The second wave of Huns according to Göbl’s account was that of the so-called “Alkhon.” Their name is almost exclusively known from inscriptions on coins (but cf. Markwart, p. 141), which Göbl (cf. 1967, I, pp. 56-57, 70-72, 218-219; II, pp. 59-66) interprets as ALXONO, in which the component -xon represents a Hun name (Göbl, 1978, p. 107). The Alkhon pushed back the Kidarites step by step and finally occupied the whole of northwestern India. They represented the group of Huns who were called “Hūṇas” in the Indian sources. Particularly well known were their rulers Khiṇgila, his successor Tora-māṇa, and the notorious animal torturer Mihirakula, who was eventually defeated by a group of Indian maharajas. After his death ca. 542–50 C.E., part of the Indian Alkhon appear to have migrated back to Afghanistan (Göbl, 1967, II, pp. 58, 70; Alram, p. 138; but cf. Frye, pp. 348, 355-56).
A group whose name on coins had formerly been interpreted as Napki (npky; cf. Bivar, 1971, p. 304) and was read by Göbl as Nspk (cf. Göbl, 1967, I, pp. 24-26, II, pp. 248-49) were responsible for the third wave of immigration (after 450 C.E.). The correct reading, which was accepted by Göbl, is, however, nēzak (cf. Frye, pp. 355-56), which probably represents the title of a ruler (Göbl, 1978, p. 107). The territory of the Nēzak was in present-day Afghanistan south of the Hindu Kush with main centers in Ḡazni (q.v.) and Kabul.

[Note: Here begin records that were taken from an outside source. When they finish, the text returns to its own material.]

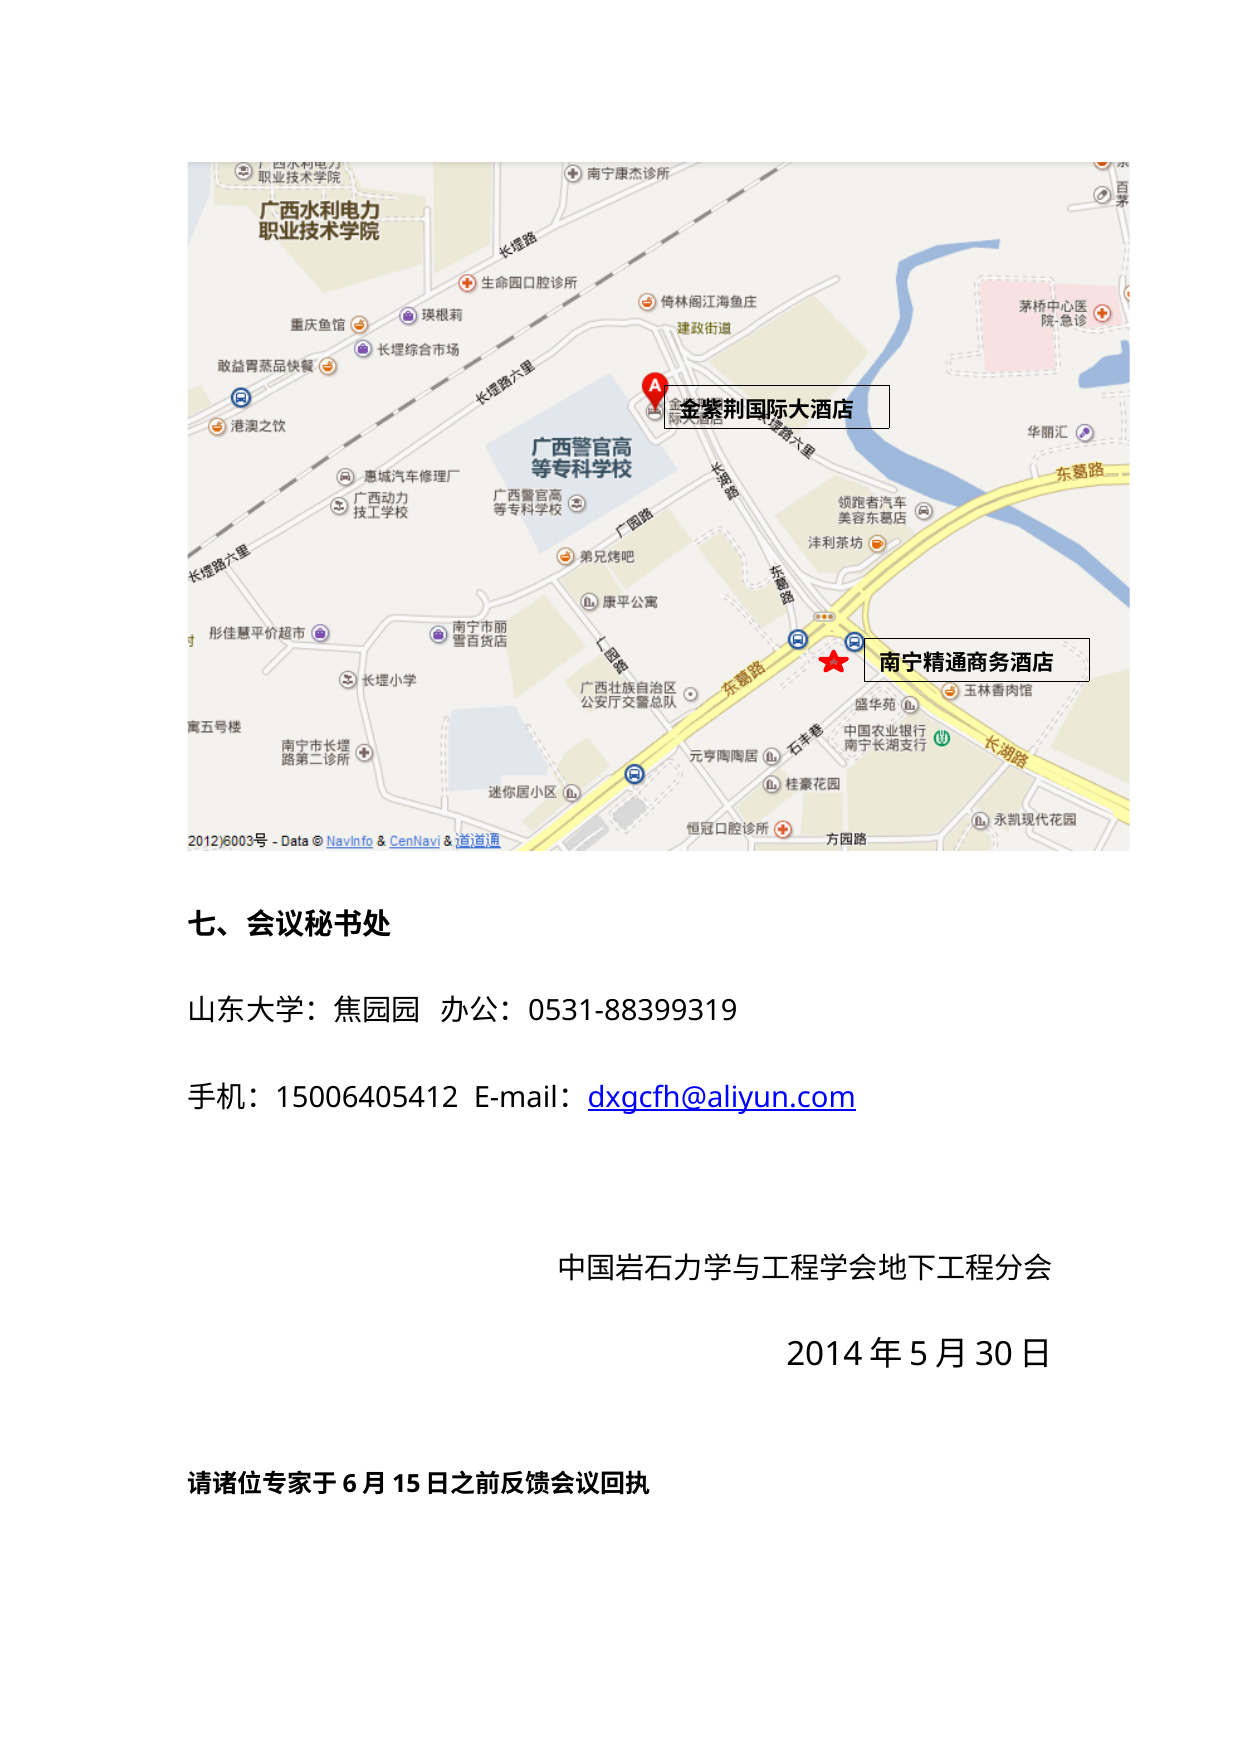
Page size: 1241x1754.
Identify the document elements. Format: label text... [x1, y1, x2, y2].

picture [187, 162, 1130, 851]
text 请诸位专家于6月15日之前反馈会议回执 [187, 1449, 1053, 1514]
text 手机：15006405412 E-mail：dxgcfh@aliyun.com [187, 1062, 1053, 1127]
text 山东大学：焦园园 办公：0531-88399319 [187, 976, 1053, 1041]
text 七、会议秘书处 [187, 889, 1053, 954]
text 中国岩石力学与工程学会地下工程分会 [187, 1233, 1053, 1298]
text 2014年5月30日 [187, 1319, 1053, 1384]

The fourth and most important wave of “Iranian Huns” was that of the genuine Hephthalites, who considerably damaged the Sasanian empire in the 5th and 6th centuries C.E. They were first expressly documented in the reign of Pērōz and were graphically described by Procopius (Bella 1.3). According to his testimony, the “Ephthalitai” were a tribe of Huns and were also called “White Huns.” Procopius points out, however, that they did not mix with the other known Huns, that they differed from them in their looks and lifestyle, and that they lived away from the others further north from the Persians. Unlike the other Huns, he said, the Hephthalites were not nomads; they had a king and possessed a well-organized state equal to that of the Romans or Persians. During the reigns of Pērōz and of his son Kavād I, they exercised much political influence on the Sasanian empire. However, around 560 C.E. they lost their power due to what may have been jointly undertaken actions by the Western Turks and the Sasanians (under Ḵosrow I). Although the latter managed to destroy the state of the Hephthalites, the core of the Huns power in what is now southern Afghanistan resisted longer. The Arabs called the Hephthalites “Hayātela,” and had to come to terms with local leaders descending from both Iranians and Huns (Bivar, 1971, p. 304; Bosworth).